Her music blends both her Western training and cultural heritage. A citation accompanying her 2007 Goddard Lieberson Fellowship from the American Academy of Arts and Letters states: “Among the composers of Asian descent living in the U.S.A., Shih-Hui Chen is most successful in balancing the very refined spectral traditions of the East with the polyphonic practice of Western art-music.

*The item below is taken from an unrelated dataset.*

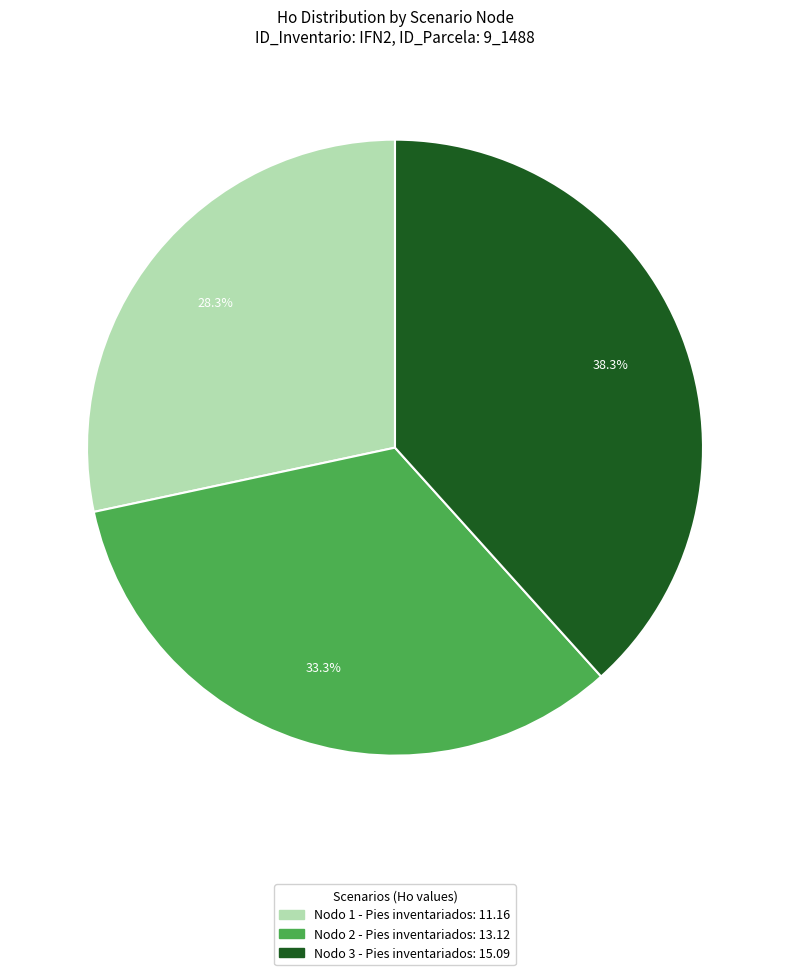

Does Nodo 1 - Pies inventariados account for over 50% of the chart?

No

In a seamless narrative, her beautiful music, always highly inventive and expressive, is immediately as appealing as it is demanding and memorable.”

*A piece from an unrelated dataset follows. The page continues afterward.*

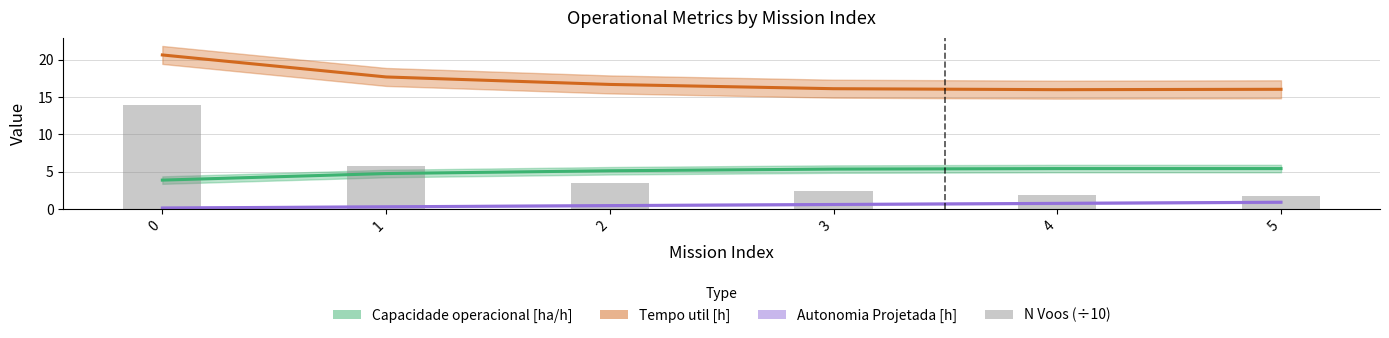

True or false: Capacidade operacional [ha/h] has a value of 2.2 at 2.

False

=== Selected recent compositions ===

- Messages from a Formosan Village (2019)
- Echoes from Within: A Musical Response to Cy Twombly for sheng, contrabass and electronics (2018)
- Withhold the Umbrella for Chinese Orchestra (2018)
- Flashback Moments for piano quartet (2018)
- The Pilgrimage for Acapella Chorus (2017)
- Ascending Waves for large orchestra (2017)
- Silvergrass, Cello and Chamber Orchestra or Ensemble (2016)
- Ten Thousand Blooms, Falling Petals for Traditional Korean Orchestra or ensemble (2015)
- Fantasia on the Theme of Guanlingsan for Zheng and Chinese Chamber Orchestra or Ensemble (2014, 2015)
- A Plea to Lady Chang’e for Nanguan Pipa and String Quartet or Orchestra (2013, 2014)
- Returning Souls: Four Short Pieces on Three Formosan Amis Legends for Solo Violin or String Quartet (2011, 2013)
- Our Names, for Narrator and Chamber Ensemble (2010)
- Returnings, for Flute, Percussion and Cello (2010)
- Fantasia on the Theme of Plum Blossoms for String Quartet (2007–9)

== Distinctions ==

- Barlow Endowment Commission (2001).
- Bunting Institute Fellowship at the Radcliffe Institute for Advanced Study (1996).
- Fulbright Fellowship (2010) for study of traditional Chinese Music, Nanguan music, and music of the Taiwanese aboriginal people.
- Fromm Music Foundation Commission (1995).
- Goddard Lieberson Fellowship, American Academy of Arts and Letters (2007).
- Koussevitzky Music Foundation Commission (2004).
- John Simon Guggenheim Fellowship (2000).
- Rome Prize, The American Academy in Rome, Italy (1999).